- Potential file sharing and healthcare cloud security risks must be addressed in covered entities’ and business associates’ risk analyses, according to the latest OCR cybersecurity newsletter.
These collaboration tools can greatly benefit organizations, but the possible privacy and security risks cannot be ignored. Risk management policies and business associate agreements (BAAs) should also review any file sharing or cloud computing options to ensure PHI security, OCR maintained.
“Misconfigurations of file sharing and collaboration tools, as well as cloud computing services, are common issues that can result in the disclosure of sensitive data, including ePHI,” the newsletter stated. “Too often, access, authentication, encryption and other security controls are either disabled or left with default settings, which can lead to unauthorized access to or disclosure of that data.”
Any errors or misconfigurations should be included in the risk analysis or risk management approach, and should also be part of the entity’s “evaluation process in response to environmental or operational changes within the organization.”
A vulnerability scan can also be greatly beneficial in terms of pinpointing technical issues, such as missing patches or obsolete software.
These considerations should be made before a covered entity or business associate implements file sharing software or cloud computing technology that creates, receives, maintains, or transmits ePHI, OCR stressed.
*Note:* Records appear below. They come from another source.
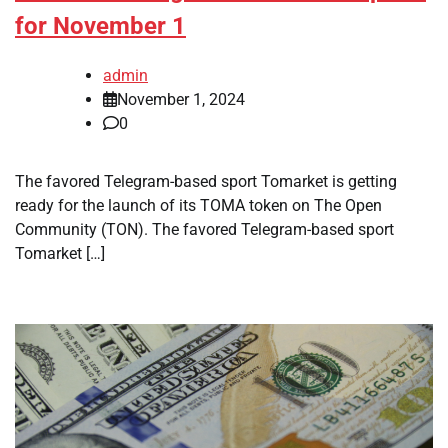
for November 1
admin
November 1, 2024
0
The favored Telegram-based sport Tomarket is getting
ready for the launch of its TOMA token on The Open
Community (TON). The favored Telegram-based sport
Tomarket […]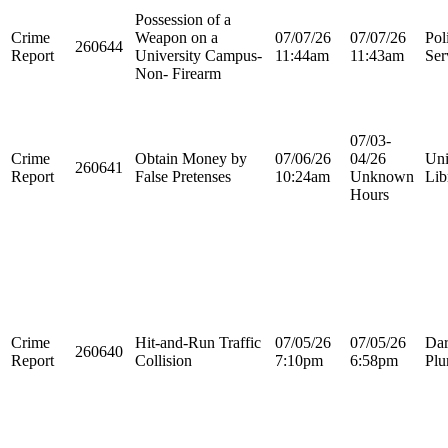
Possession of a
Crime
Weapon on a
07/07/26
07/07/26
Pol
260644
Report
University Campus-
11:44am
11:43am
Ser
Non- Firearm
07/03-
Crime
Obtain Money by
07/06/26
04/26
Uni
260641
Report
False Pretenses
10:24am
Unknown
Lib
Hours
Crime
Hit-and-Run Traffic
07/05/26
07/05/26
Dar
260640
Report
Collision
7:10pm
6:58pm
Plu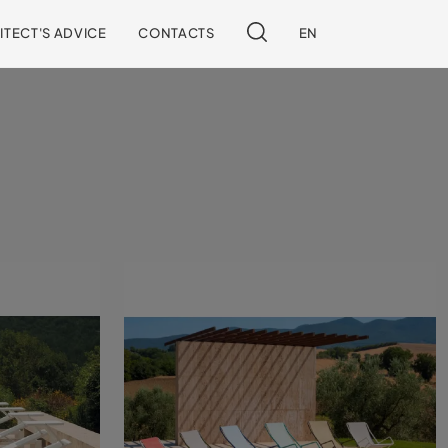
ITECT'S ADVICE
CONTACTS
EN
For healthcare cloud computing, the agency reminded organizations that it released updated guidance in 2016 on how to properly implement the technology.
Cloud service providers (CSPs) offering cloud services were a main focus of the guidance, and will be considered a business associate under HIPAA regulations when its services are engaged from a covered entity, the guidance stated.
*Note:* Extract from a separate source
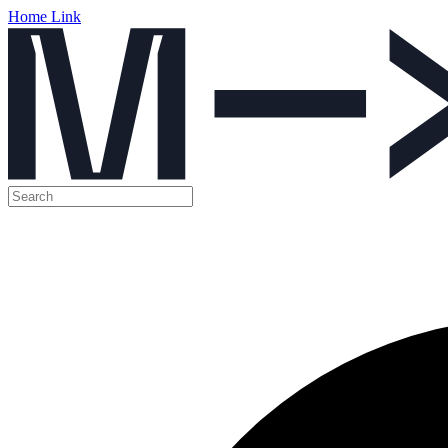
Home Link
However, a business associate agreement will help ensure that each party will be “contractually liable for meeting the terms of the BAA and directly liable for compliance with the applicable requirements of the HIPAA Rules.”
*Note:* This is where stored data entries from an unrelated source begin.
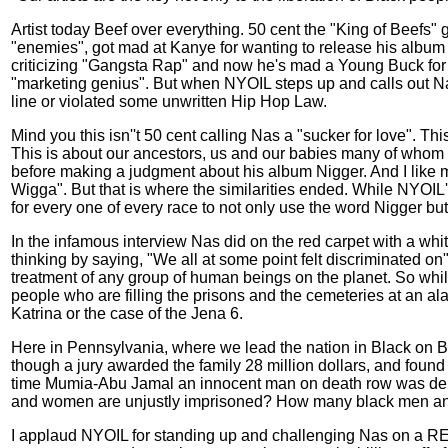
Artist today Beef over everything. 50 cent the "King of Beefs"
"enemies", got mad at Kanye for wanting to release his album 
criticizing "Gangsta Rap" and now he's mad a Young Buck for sp
"marketing genius". But when NYOIL steps up and calls out Na
line or violated some unwritten Hip Hop Law.
Mind you this isn''t 50 cent calling Nas a "sucker for love". T
This is about our ancestors, us and our babies many of whom do
before making a judgment about his album Nigger. And I like m
Wigga". But that is where the similarities ended. While NYOI
for every one of every race to not only use the word Nigger but
In the infamous interview Nas did on the red carpet with a whit
thinking by saying, "We all at some point felt discriminated on"
treatment of any group of human beings on the planet. So while 
people who are filling the prisons and the cemeteries at an ala
Katrina or the case of the Jena 6.
Here in Pennsylvania, where we lead the nation in Black on B
though a jury awarded the family 28 million dollars, and found t
time Mumia-Abu Jamal an innocent man on death row was denie
and women are unjustly imprisoned? How many black men and 
I applaud NYOIL for standing up and challenging Nas on a REA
“Among other things, the BAA establishes the permitted and required uses and disclosures of ePHI by the business associate performing activities or services for the covered entity or business associate, based on the relationship between the parties and the activities or services being performed by the business associate,” OCR wrote in its guidance. “The BAA also contractually requires the business associate to appropriately safeguard the ePHI, including implementing the requirements of the Security Rule.”
Along with a BAA, OCR also recommended that a Service Level Agreement (SLA) can also be used to address business expectations between a CSP and its customer. SLAs can address the following areas:
- System availability and reliability
- Back-up and data recovery
- Manner in which data will be returned to the customer after service termination
- Security responsibility
- Use, retention and disclosure limitations.
Even if a CSP does not have an encryption key, it is still considered a business associate, the OCR guidance states. Regardless of whether a CSP can actually view the ePHI it is maintaining, it is considered a HIPAA business associate.
In its newsletter, OCR also noted that it does not “endorse, certify, or recommend specific technology or products.” Covered entities and business associates should ensure that they are HIPAA compliant when implementing new products or technologies.
A recent survey indicated that file sharing is an increasingly common issue within healthcare organizations.
Forty-nine percent of 1,400 respondents stated that they had at least one confirmed file sharing data breach in the last two years, according to Ponemon Institute and Metalogix.
Fifty-eight percent also said that their entity does not adequately ensure that SharePoint users appropriately interact with confidential or sensitive data. Nearly three-quarters of those surveyed – 79 percent – added that they did not think that existing tools are "very effective" at protecting sensitive content from accidental exposure or a targeted breach.
"SharePoint houses a vast amount of sensitive data, but organizations are not taking sufficient steps to keep it safe," Ponemon Institute Chairman and Founder Dr. Larry Ponemon said in a statement. "The pressure to be productive is causing employees to put sensitive data at risk. Security and SharePoint professionals must understand where this content resides and how it is accessed and shared."
The survey also revealed that data loss prevention (DLP) and automation are top priorities for organizations to properly address security challenges with file sharing options.